*Selected excerpt*

Photo by angela n. | CC BY 2.0

CNN commentator and author Jeffrey Toobin, who served as an apologist for Clinton in her Servergate scandal on grounds that she was merely “at sea with technology,” called the Comey firing “a grotesque abuse of power by the president of the United States.” The Clinton Democrats are on the attack again, and could not be more wrong, again.

James Comey is either a political hack who does not know the fundamental difference between motive and intent in criminal law or he deliberately lied in claiming there was insufficient evidence of intent to prosecute Clinton for her intentional mishandling of government records on her private server. For this reason he should have been fired, if not impeached, long ago.

The overt reason that Comey was fired should be easy for progressives to accept as good cause. That reason, based on democratic principle, was explained in a professional manner by Deputy Attorney General Rod J. Rosenstein in his Memorandum to the Attorney General dated May 9. 2017. The Memorandum was adopted, with some additional boilerplate, by Attorney General Sessions, and in turn accepted, irrelevantly annotated with the equivalent of a tweet, and then acted upon by President Trump. The reason for firing provided in the Memorandum is Comey’s unprofessional “handling of the conclusion of the investigation of Secretary Clinton’s emails.” Not firing Comey would have constituted a precedent undermining democratic norms.

The Memorandum concludes, first, that Comey “was wrong to usurp the Attorney General’s authority on July 5, 2016” when he chose to announce his legal opinion that the case against Clinton should not be prosecuted.

Second, notwithstanding Loretta Lynch’s conflict of interest due to improperly meeting with Bill Clinton, “The FBI Director is never empowered to supplant federal prosecutors and assume command of the Justice Department.”

Third, when such a conflict does require “recusal” of the Attorney General: “There is a well-established process for other officials to step in.” Instead Comey “announced his own conclusions … without the authorization of duly appointed Justice Department leaders.” In other words, since Lynch did and had to recuse herself from Servergate matters she was not empowered to authorize Comey’s unusual usurpation of authority from the senior lawyers in DoJ who are lawfully empowered to take over command in such circumstances.

These first three reasons are sufficient grounds for firing Comey, while also impeaching Loretta Lynch’s handling of the matter, due to her own complicity in breaking these rules. But the Memorandum is not about Lynch, except indirectly. Even more indirectly it is also about Obama, since he hired both of these Wall Street operatives after the Clinton email affair became known. Obama is subject to criticism for allowing this wrongdoing to occur on his watch. But this criticism is only left implicit in the Memorandum the purpose of which relates solely to Comey’s errors.

There is more.

Fourth, Comey violated a “longstanding principle: we do not hold press conferences to release derogatory information about the subject of a declined criminal investigation.” Comey’s press conference was a “textbook example” of what prosecutors should not do. Any legitimate exceptions to this rule do not include the FBI acting on its own, “sua sponte,” as Comey did. Again this implicitly also rejects any role that Obama and Lynch had in arranging for Comey to circumvent DoJ professional prosecutors in such a public event, so that he could play this role of publicly exonerating Clinton on her series of known violations of the grounds of Comey’s amateur confusion of motive with intent that was never vetted by DoJ lawyers.

*Provided records*
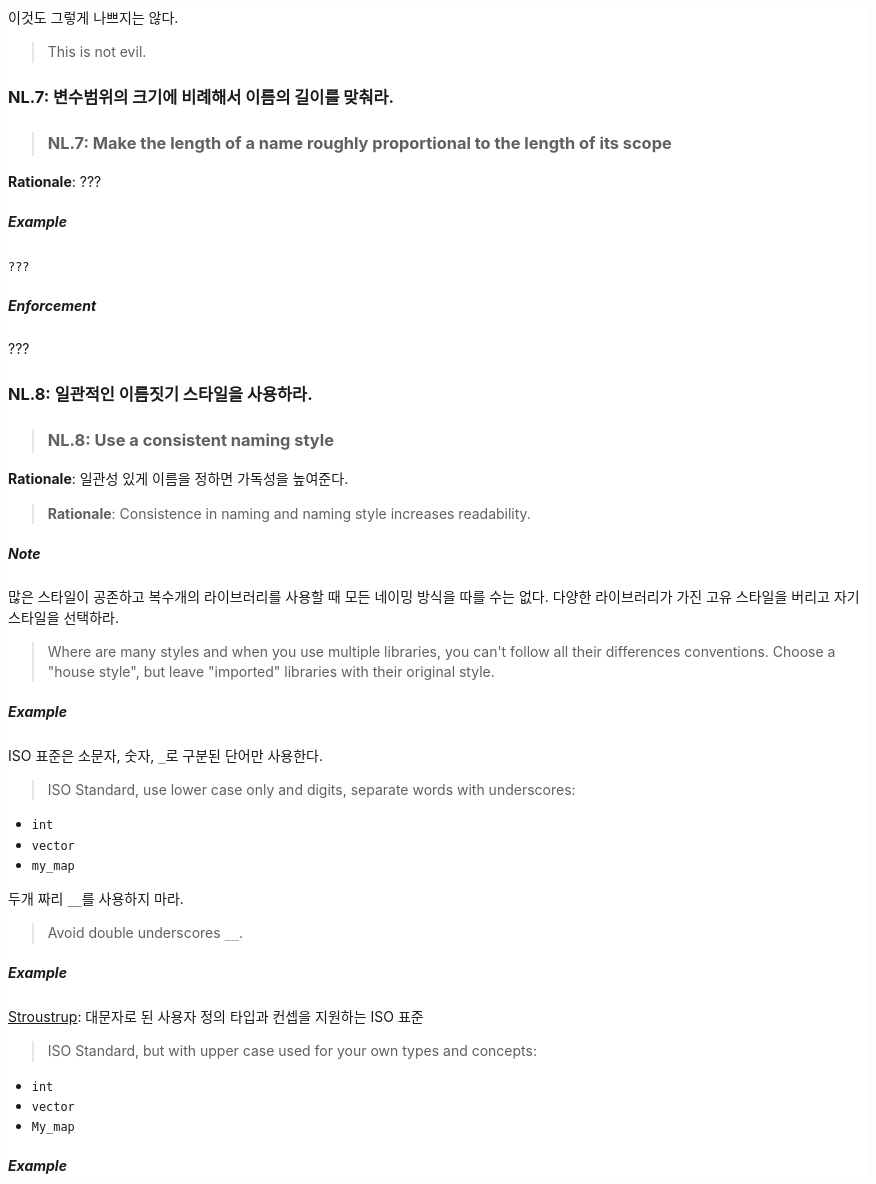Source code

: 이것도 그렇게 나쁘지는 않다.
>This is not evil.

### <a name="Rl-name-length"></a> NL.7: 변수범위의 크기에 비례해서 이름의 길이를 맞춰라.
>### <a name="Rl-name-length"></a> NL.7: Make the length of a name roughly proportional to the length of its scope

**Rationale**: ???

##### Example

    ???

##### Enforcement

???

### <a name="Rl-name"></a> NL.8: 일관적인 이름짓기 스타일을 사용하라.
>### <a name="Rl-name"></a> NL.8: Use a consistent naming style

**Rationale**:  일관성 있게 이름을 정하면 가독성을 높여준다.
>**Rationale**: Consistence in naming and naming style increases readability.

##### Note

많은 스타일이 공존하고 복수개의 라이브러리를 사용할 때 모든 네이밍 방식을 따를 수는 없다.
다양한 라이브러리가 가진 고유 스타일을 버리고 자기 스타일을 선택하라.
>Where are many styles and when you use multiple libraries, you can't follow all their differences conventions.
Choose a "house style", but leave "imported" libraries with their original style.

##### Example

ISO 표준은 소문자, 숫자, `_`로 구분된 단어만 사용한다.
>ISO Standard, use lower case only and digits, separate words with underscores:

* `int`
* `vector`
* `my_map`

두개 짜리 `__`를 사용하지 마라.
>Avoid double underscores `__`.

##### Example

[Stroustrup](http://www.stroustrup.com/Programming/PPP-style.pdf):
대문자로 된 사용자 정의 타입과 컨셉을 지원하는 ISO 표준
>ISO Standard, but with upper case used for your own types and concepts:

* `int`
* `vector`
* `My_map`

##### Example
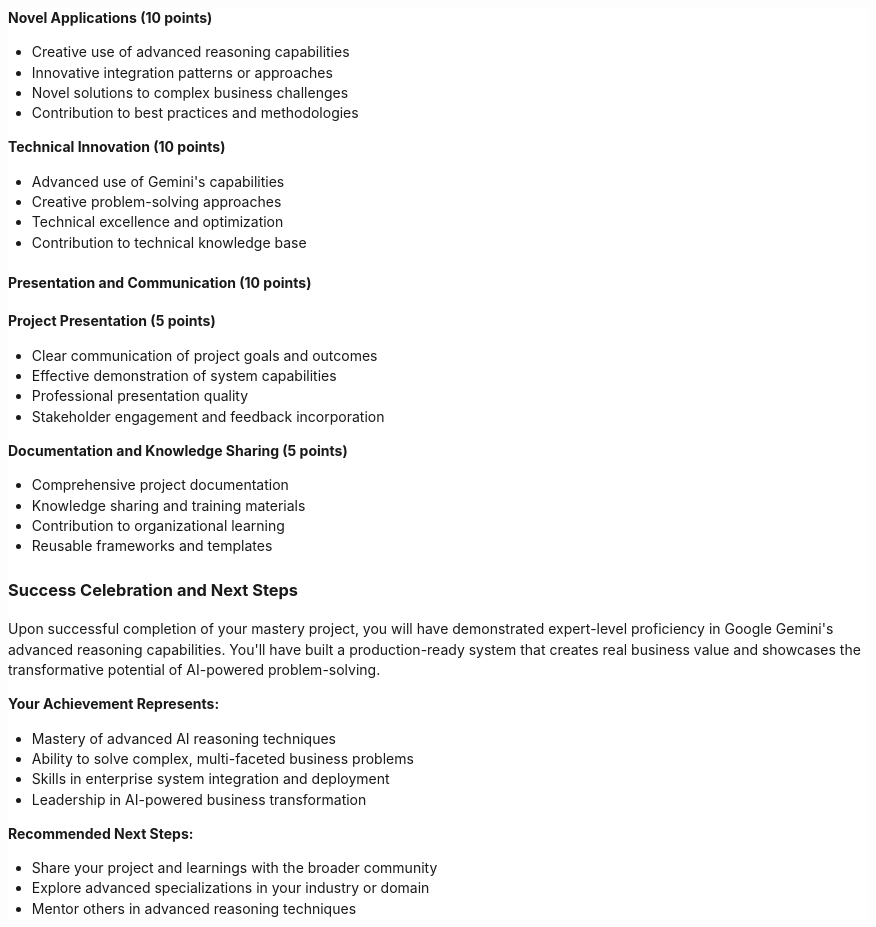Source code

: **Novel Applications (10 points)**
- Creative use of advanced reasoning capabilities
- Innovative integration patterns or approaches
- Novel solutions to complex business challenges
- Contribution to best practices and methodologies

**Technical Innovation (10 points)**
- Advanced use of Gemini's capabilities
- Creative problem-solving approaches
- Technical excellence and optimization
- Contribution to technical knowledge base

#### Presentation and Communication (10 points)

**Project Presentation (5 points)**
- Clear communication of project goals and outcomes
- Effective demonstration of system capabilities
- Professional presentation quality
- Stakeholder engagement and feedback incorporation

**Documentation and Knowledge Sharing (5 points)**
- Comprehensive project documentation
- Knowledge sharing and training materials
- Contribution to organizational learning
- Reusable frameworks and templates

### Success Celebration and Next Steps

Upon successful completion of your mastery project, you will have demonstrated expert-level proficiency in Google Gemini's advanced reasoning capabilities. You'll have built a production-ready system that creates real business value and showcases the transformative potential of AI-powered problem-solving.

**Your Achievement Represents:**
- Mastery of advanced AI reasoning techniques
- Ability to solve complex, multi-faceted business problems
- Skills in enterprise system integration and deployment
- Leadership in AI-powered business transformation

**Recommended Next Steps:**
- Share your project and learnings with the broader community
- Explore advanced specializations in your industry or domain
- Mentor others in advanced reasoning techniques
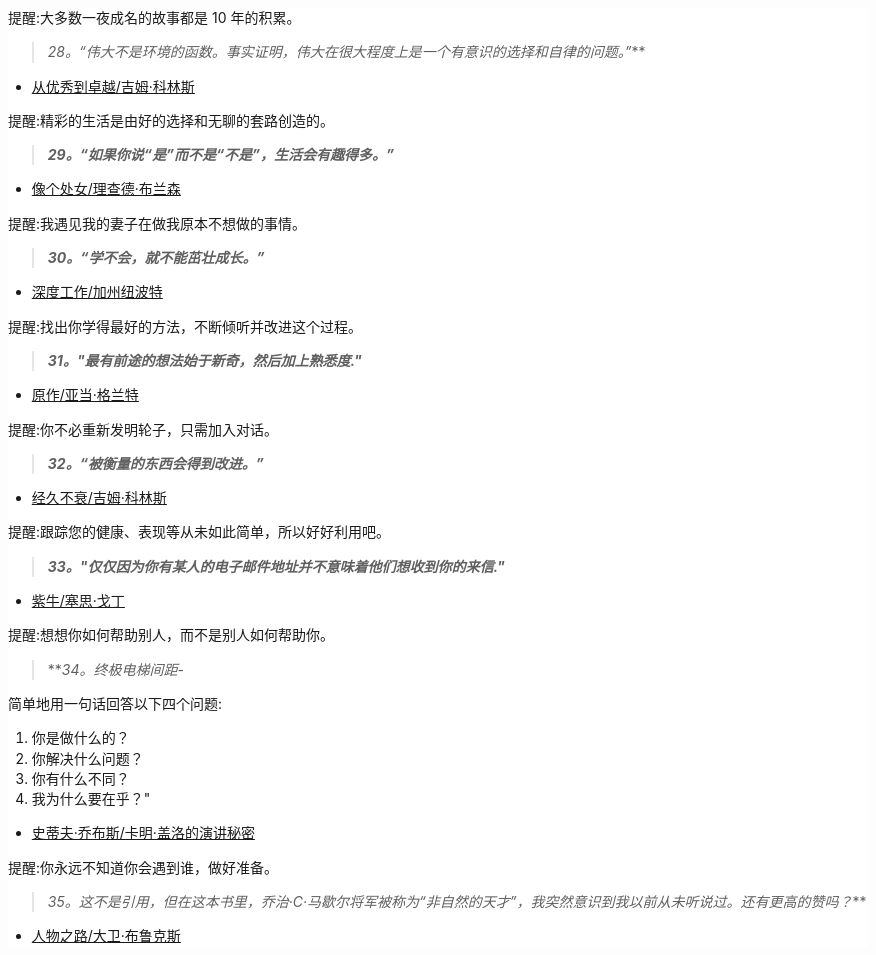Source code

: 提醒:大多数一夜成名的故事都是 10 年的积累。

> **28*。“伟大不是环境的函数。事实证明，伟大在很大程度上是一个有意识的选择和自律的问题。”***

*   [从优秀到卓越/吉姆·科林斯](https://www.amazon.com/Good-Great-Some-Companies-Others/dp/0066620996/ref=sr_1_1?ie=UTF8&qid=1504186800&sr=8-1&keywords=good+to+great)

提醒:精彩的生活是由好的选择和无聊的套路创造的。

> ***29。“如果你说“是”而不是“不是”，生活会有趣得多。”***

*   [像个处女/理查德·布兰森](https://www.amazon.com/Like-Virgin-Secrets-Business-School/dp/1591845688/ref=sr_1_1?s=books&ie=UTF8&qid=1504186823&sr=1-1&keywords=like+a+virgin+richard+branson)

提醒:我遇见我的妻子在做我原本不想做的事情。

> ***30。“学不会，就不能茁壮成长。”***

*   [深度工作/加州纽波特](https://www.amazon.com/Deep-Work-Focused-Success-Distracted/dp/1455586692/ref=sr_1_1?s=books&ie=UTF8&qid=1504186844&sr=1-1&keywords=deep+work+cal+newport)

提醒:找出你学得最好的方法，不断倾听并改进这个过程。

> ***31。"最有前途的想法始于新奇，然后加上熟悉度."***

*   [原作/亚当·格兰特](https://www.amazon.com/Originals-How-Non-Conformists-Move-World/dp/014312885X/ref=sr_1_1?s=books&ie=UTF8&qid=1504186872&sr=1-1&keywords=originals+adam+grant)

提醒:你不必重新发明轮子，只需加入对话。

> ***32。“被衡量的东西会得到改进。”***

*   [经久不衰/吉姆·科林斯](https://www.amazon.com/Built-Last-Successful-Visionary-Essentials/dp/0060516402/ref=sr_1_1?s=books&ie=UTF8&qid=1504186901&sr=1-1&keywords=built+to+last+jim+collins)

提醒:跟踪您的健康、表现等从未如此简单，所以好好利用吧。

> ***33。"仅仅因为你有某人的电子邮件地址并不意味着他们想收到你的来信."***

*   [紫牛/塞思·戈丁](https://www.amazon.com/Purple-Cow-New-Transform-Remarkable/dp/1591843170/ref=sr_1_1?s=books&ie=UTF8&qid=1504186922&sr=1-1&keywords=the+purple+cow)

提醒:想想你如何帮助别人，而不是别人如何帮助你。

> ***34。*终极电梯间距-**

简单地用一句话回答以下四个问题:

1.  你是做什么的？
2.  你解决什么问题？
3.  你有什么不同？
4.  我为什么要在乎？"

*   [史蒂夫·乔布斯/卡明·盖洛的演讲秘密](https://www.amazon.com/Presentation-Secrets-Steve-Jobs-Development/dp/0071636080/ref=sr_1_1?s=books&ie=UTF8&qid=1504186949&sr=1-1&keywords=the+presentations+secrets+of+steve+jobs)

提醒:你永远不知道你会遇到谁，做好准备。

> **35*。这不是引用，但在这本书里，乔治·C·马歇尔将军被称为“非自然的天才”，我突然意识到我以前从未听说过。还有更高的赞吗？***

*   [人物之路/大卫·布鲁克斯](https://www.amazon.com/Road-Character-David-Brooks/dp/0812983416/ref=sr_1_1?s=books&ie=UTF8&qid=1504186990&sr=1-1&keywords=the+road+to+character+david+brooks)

*Problem description*
In the commentary on the Comey firing, which official wrote the Memorandum to the Attorney General that gave the reason for firing Comey?

*Written solution*
Deputy Attorney General Rod J. Rosenstein wrote it.